Even though I have repeated data in my input, my output contains only unique combinations.  I found this exceptionally useful. My production input dataset contained 78,000 lines.  After applying SubField to the LOAD statement on Project and Zip, my table resulted in 20 million unique records ready for analysis.

This is my first post of any type in the QlikView Community. I have read and learned so much from many other folks on this forum, and I felt it was time to give back .  Next up (when I get the chance), I will post on an end-to-end system to split out current QVD's by a specified time period (aka "sharding"), then incrementally load data to these sharded QVD's and create new ones as the specified time period changes (e.g. 2013-April.qvd to 2013-May.qvd), and finally have the Tier 2 loader load these QVD's based on a specified number of time periods back.  It'll be interesting to see if I can get that cleaned up for a post on here.  Cheers!

7 Replies
Miguel_Angel_Baeyens

Welcome Chadd and Congratulations for such and explanatory first post!

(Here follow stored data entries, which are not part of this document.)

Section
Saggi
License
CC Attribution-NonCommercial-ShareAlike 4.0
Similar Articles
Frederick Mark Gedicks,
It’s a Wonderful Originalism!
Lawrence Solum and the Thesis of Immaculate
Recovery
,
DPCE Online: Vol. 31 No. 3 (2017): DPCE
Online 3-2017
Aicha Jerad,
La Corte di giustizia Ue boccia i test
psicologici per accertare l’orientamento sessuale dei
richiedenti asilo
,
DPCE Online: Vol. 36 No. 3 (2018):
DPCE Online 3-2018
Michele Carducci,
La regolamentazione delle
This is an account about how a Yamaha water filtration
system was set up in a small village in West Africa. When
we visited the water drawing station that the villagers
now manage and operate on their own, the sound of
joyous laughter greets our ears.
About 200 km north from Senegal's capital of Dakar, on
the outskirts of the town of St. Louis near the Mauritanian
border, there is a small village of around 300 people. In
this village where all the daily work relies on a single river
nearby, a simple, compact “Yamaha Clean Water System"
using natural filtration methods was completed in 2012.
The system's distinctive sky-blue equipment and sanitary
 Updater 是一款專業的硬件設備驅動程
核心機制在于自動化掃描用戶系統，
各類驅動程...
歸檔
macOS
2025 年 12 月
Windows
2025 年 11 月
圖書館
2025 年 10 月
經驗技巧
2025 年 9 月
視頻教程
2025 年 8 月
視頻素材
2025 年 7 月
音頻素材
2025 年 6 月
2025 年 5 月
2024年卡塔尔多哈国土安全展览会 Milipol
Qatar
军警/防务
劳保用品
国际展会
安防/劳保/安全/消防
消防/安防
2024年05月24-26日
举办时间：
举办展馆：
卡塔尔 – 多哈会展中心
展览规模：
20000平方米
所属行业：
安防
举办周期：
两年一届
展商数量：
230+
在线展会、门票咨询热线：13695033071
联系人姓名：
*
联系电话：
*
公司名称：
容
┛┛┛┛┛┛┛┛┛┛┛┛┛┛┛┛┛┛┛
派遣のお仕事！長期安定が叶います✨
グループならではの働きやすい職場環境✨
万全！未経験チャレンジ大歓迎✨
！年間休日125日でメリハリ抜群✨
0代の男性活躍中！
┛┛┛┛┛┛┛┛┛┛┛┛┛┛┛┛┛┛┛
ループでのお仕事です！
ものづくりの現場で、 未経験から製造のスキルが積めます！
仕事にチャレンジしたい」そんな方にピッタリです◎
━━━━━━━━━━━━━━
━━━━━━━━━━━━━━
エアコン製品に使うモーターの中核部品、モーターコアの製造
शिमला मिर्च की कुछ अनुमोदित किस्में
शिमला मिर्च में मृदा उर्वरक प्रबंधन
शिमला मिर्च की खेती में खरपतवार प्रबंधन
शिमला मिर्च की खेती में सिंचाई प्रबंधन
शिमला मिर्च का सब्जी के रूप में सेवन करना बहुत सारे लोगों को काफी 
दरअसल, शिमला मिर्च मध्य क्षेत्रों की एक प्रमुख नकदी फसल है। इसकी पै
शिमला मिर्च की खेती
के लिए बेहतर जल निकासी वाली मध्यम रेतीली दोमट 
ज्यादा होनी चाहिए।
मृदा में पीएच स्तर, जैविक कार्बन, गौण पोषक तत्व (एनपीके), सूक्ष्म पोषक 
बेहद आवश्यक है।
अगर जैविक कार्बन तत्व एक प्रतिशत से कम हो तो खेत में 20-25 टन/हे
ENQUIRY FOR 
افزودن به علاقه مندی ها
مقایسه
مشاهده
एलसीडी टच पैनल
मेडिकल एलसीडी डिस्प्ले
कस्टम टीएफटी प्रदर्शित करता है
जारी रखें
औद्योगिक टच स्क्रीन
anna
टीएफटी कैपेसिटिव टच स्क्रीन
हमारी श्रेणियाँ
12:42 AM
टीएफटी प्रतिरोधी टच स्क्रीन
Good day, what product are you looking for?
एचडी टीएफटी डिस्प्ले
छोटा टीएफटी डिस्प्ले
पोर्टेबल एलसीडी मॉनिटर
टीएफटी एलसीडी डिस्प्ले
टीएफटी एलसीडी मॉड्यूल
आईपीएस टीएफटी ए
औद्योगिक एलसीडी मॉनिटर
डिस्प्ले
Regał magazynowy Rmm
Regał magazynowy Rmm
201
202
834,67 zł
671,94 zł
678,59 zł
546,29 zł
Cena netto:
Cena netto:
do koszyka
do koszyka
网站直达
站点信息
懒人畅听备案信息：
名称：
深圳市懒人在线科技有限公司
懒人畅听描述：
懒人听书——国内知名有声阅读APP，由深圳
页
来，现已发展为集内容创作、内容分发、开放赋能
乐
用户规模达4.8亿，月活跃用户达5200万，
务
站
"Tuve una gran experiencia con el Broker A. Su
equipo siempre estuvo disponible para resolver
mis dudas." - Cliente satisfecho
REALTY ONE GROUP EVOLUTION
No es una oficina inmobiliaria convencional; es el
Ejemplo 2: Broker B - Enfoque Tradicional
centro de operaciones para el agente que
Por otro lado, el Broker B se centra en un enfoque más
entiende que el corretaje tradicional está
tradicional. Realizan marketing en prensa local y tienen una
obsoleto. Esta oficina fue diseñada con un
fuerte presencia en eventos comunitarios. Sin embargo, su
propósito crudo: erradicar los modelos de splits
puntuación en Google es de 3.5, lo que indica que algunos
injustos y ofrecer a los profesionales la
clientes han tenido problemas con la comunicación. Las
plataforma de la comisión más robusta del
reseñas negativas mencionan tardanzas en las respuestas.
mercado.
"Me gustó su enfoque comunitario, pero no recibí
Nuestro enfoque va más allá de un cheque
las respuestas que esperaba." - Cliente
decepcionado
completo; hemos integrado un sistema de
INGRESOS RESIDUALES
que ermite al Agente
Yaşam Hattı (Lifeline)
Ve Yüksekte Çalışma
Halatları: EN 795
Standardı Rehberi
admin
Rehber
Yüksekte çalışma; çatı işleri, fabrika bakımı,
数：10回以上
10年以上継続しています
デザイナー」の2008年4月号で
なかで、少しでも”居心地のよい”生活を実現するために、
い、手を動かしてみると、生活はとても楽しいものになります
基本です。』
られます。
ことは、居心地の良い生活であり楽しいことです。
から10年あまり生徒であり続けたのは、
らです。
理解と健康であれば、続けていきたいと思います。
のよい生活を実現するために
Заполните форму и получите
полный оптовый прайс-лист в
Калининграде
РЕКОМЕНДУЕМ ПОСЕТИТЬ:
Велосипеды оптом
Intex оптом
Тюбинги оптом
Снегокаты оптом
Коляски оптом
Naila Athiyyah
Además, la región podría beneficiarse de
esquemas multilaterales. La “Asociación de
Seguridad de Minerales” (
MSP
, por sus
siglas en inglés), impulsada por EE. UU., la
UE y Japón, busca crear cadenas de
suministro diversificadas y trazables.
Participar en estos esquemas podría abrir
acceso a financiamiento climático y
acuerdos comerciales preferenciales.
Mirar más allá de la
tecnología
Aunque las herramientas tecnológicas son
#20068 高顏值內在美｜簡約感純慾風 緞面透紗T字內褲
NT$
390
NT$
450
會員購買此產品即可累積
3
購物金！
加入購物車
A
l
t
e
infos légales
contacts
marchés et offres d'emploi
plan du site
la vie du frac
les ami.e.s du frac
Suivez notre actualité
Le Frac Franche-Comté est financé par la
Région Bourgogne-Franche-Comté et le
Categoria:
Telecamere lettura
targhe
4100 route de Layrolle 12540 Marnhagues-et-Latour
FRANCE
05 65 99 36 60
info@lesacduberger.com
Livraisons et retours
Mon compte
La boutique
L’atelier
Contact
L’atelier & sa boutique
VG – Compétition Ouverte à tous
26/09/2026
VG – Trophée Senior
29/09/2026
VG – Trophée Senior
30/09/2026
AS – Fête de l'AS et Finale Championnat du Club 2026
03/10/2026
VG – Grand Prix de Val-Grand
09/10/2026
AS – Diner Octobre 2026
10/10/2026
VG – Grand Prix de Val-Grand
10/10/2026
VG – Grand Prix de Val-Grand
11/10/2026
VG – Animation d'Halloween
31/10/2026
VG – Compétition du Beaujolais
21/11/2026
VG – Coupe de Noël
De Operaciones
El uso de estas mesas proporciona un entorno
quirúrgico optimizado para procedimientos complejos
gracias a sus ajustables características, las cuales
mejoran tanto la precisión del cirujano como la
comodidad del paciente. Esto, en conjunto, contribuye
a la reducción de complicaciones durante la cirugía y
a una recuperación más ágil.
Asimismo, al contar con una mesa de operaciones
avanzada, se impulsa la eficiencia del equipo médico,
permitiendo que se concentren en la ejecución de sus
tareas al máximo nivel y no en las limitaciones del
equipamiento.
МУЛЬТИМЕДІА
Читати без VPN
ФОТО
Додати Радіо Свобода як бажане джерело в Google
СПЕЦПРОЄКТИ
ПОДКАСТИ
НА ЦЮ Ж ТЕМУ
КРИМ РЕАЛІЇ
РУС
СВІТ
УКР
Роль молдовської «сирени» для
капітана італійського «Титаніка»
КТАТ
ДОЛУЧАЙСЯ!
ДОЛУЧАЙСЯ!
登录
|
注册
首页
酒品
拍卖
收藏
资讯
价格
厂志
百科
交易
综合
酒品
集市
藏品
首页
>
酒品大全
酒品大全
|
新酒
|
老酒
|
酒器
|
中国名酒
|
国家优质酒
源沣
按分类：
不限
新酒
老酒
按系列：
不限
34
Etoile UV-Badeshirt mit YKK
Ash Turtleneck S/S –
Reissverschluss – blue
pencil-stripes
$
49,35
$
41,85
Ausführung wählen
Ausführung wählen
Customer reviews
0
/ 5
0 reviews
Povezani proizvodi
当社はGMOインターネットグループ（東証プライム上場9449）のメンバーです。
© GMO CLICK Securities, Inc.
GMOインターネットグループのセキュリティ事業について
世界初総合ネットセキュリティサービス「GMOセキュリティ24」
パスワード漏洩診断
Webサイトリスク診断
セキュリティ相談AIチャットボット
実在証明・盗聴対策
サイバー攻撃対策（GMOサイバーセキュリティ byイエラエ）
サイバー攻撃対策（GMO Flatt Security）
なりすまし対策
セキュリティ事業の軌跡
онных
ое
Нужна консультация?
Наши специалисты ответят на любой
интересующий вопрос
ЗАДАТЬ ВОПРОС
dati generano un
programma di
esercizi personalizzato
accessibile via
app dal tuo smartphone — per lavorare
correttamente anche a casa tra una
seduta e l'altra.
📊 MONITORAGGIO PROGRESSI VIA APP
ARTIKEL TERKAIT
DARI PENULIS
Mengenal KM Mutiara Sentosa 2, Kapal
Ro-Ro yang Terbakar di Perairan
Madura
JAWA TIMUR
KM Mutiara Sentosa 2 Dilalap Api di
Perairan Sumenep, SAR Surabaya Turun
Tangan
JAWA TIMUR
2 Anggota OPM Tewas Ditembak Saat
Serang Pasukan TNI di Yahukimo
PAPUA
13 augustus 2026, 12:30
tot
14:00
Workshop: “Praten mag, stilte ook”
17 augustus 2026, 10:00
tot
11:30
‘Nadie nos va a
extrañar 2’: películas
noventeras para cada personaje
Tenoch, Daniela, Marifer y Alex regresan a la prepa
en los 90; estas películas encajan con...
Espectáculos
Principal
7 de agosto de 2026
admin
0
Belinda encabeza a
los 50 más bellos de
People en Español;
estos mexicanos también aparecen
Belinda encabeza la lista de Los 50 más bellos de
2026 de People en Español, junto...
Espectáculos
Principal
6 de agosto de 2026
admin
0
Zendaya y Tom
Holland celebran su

Keep them coming!

Miguel

Not applicable
Author

Note, Miguel suggested I post this to the Resource Library docs section.  I have copied it over there, pending approval. http://community.qlik.com/docs/DOC-4657

Miguel_Angel_Baeyens

It's now live!

Not applicable
Author

Woot!

Not applicable
Author

Ouch, I just realized I made a "noob" error.  When experimenting with SubField, I was looking at the QVD for the first output (without subfield), and looking at a Table Box for the second output (with subfield).  The tablebox automatically eliminates redundant rows, while the QVD, of course does not.  Oops

rajeshvaswani77
Specialist III
Specialist III

I like the title of the post, sounds mysterious.

thanks,

Rajesh Vaswani

Not applicable
Author

I just ran my script with LOAD DISTINCT. My row count dropped from 19,244,625 to 19,012,623, but my script time increased from 12 minutes to 31 minutes.  Gotta take this into consideration.